Устроители казни, должно быть, на то и рассчитывали, что неистовствующая толпа сможет сломить дух вышивальщицы. От ханского окружения отделился верховой, один из нойонов, зычноголосый, бравый вояка, готовый ради хагана и на это дело. Он подскакал к скорбной процессии — повозке с обреченной вышивальщицей и идущей рядом прислужнице с ребенком на руках.
— А ну, стойте, — остановил он их и, обращаясь к конным рядам, громко выкрикнул: — Слушайте все! Эта бесстыжая тварь должна указать, от кого она родила! С кем она путалась! А теперь скажи, есть ли среди этих мужчин отец твоего ребенка?
Догуланг отвечала, что нет. Настороженный гул прокатился по рядам.
Повозка двигалась от сотни к сотне, а сотники перекликались:
— У меня не оказалось! Может, ловкач тот в твоей сотне?

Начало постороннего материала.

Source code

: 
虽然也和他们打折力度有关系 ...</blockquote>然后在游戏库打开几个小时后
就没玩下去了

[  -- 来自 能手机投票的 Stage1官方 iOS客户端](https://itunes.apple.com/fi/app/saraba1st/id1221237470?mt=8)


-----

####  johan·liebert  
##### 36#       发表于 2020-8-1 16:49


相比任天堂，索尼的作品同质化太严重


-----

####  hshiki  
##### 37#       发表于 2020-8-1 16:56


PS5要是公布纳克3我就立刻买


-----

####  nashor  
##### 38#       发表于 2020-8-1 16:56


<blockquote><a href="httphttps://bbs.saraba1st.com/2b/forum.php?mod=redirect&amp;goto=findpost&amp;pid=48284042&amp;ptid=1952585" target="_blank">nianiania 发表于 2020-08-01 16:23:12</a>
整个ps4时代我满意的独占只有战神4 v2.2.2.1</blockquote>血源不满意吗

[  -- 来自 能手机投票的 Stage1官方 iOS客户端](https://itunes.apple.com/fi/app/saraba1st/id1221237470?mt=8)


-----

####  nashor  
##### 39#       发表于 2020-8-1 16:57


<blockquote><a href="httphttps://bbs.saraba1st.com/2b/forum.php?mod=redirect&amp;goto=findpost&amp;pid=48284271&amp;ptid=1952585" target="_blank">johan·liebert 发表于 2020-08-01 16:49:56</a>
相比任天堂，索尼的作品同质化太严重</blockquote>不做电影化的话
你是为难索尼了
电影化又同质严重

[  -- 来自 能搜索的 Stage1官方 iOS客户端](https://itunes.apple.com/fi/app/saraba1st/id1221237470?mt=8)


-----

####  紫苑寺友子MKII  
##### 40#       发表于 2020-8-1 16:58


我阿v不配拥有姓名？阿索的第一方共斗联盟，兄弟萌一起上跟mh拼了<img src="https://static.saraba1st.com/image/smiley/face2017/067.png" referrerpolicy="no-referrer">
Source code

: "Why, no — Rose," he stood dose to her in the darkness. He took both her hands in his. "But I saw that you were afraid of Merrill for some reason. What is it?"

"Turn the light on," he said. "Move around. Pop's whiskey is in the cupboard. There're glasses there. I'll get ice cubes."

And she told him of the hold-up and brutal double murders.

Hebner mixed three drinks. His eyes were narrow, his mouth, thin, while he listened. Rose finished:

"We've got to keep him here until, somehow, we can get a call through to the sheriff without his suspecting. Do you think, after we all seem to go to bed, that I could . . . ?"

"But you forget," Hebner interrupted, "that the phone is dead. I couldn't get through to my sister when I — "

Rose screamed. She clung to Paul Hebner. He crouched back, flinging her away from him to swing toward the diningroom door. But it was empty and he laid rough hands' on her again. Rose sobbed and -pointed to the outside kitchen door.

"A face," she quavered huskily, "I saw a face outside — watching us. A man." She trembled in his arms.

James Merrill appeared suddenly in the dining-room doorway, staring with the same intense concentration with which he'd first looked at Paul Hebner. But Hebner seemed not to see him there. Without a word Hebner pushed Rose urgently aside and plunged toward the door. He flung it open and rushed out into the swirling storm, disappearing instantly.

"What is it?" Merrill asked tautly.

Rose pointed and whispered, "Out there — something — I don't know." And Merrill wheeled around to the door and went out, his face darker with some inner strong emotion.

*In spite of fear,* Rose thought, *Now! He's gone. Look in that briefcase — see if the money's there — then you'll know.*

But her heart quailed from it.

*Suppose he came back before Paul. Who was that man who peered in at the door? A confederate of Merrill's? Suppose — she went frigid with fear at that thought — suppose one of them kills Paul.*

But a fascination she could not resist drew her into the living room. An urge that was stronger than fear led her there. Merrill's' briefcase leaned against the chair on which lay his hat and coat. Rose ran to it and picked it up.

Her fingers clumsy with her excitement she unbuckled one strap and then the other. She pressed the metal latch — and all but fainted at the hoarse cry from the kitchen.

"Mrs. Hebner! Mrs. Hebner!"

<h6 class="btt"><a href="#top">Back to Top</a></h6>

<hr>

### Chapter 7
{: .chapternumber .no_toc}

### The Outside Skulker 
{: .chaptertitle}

Тем временем зычноголосый снова и снова требовал от вышивальщицы, чтобы она указала на того, кто был отцом новорожденного. Вот снова повозку остановили перед отрядом конников, и снова вопрос:
— Укажи, блудница, от кого ты родила?
Именно в этом строю, в голове отряда находился сотник Эрдене на своем звездолобом коне Акжулдузе. Взгляды Догуланг и Эрдене встретились. В общем гаме и суете никто не обратил внимания, как трудно отводили они глаза друг от друга, как вздрогнула Догуланг, откидывая со лба разметавшиеся волосы, как на мгновение вспыхнуло ее лицо и тут же угасло. И только сам Эрдене мог представить себе, чего стоила Догуланг эта молниеносная встреча глазами — какой радостью и какой болью обернулось для нее это мгновение. На вопрос зычноголосого нойона опомнившаяся Догуланг, взяв себя в руки, снова твердо ответила:
— Нет, нет здесь отца моего ребенка!
И опять никто не обратил внимание на то, что сотник Эрдене уронил голову, но тут же усилием воли заставил себя принять невозмутимый вид.
А палачи были уже наготове. Трое в черных балахонах с закатанными рукавами вывели на середину двугорбого верблюда, настолько громадного, что всадник в седле головой доставал лишь до середины верблюжьего брюха.